*Things to do*.
(a) Reproduce the passage from the article on the Pennsylvania primary between Sestak and Specter, from "Arlen Specter is" to "well, too bad.", without changing a word.
(b) Answer each question about the Pennsylvania primary article on its own line.
(i) To which city was Air Force One headed when the president flew over Pennsylvania?
(ii) What does the article call the "magic number" that made Specter's vote necessary?
(iii) Which group does the article say has tired of Obama's Chicago inspired politics?
(c) List every word or phrase that the Pennsylvania primary article sets off in quotation marks, in the order they appear.

*Page excerpt*.
Obama Positions White House for Sestak Win, Sort Of

Anthony Ventre
President Obama's political hedge fund has placed bets in both directions regarding Pennsylvania's primary race today. The race is neck and neck, but Sestak is a point or two up. The political version of "calls" and "puts" has Obama "endorsing" Specter, but not taking time out of his busy schedule for a Pennsylvania visit. The best thing the president could manage yesterday was a Pennsylvania fly-over on Air Force One on his way to Youngstown, Ohio.

No one has yet asked Robert Gibbs if Obama was waving to Pennsylvania from the air or whether he was waving "buh-bye" to the 30 year Senator. Senator Specter was lured on to the Obama Health Care Steamroller by promises of support in today's primary. Specter's vote was much needed by Speaker Pelosi and the White House, because the magic number was 60. Without Specter, the House wouldn't have been able to adopt and redress the Senate version of the health care bill-a process termed "reconciliation."

Arlen Specter is widely regarded as a traitor among Republicans, particularly since his votes for most of the last 30 years have been along GOP party lines. Democrats don't trust him a great deal for that reason, and independents have tired of Obama's Chicago inspired politics. Obama believes that the ends justifies the means, obviously, and the "means" for the health care bill passage was to get a Republican to flip. The President may be having a good chuckle over Specter's gullibility, but few are likely to sympathize with Specter. The chorus, from all sides, seems to be "caveat emptor" and if a Mr. Jones like Arlen Specter didn't see it coming, well, too bad.

*Recorded data*.
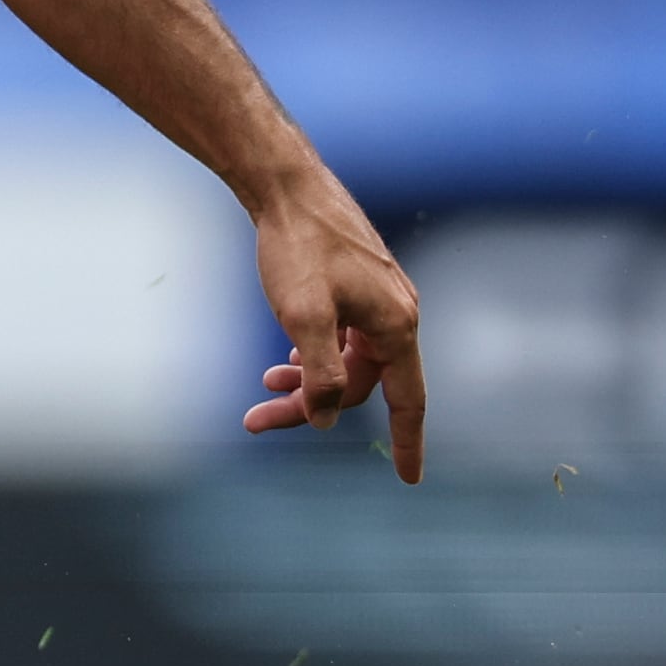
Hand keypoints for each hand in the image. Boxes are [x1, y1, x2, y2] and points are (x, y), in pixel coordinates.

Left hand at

*Responses in order*.
(a)
Arlen Specter is widely regarded as a traitor among Republicans, particularly since his votes for most of the last 30 years have been along GOP party lines. Democrats don't trust him a great deal for that reason, and independents have tired of Obama's Chicago inspired politics. Obama believes that the ends justifies the means, obviously, and the "means" for the health care bill passage was to get a Republican to flip. The President may be having a good chuckle over Specter's gullibility, but few are likely to sympathize with Specter. The chorus, from all sides, seems to be "caveat emptor" and if a Mr. Jones like Arlen Specter didn't see it coming, well, too bad.

(b)
(i) Youngstown, Ohio
(ii) 60
(iii) Independents

(c)
calls
puts
endorsing
buh-bye
reconciliation
means
caveat emptor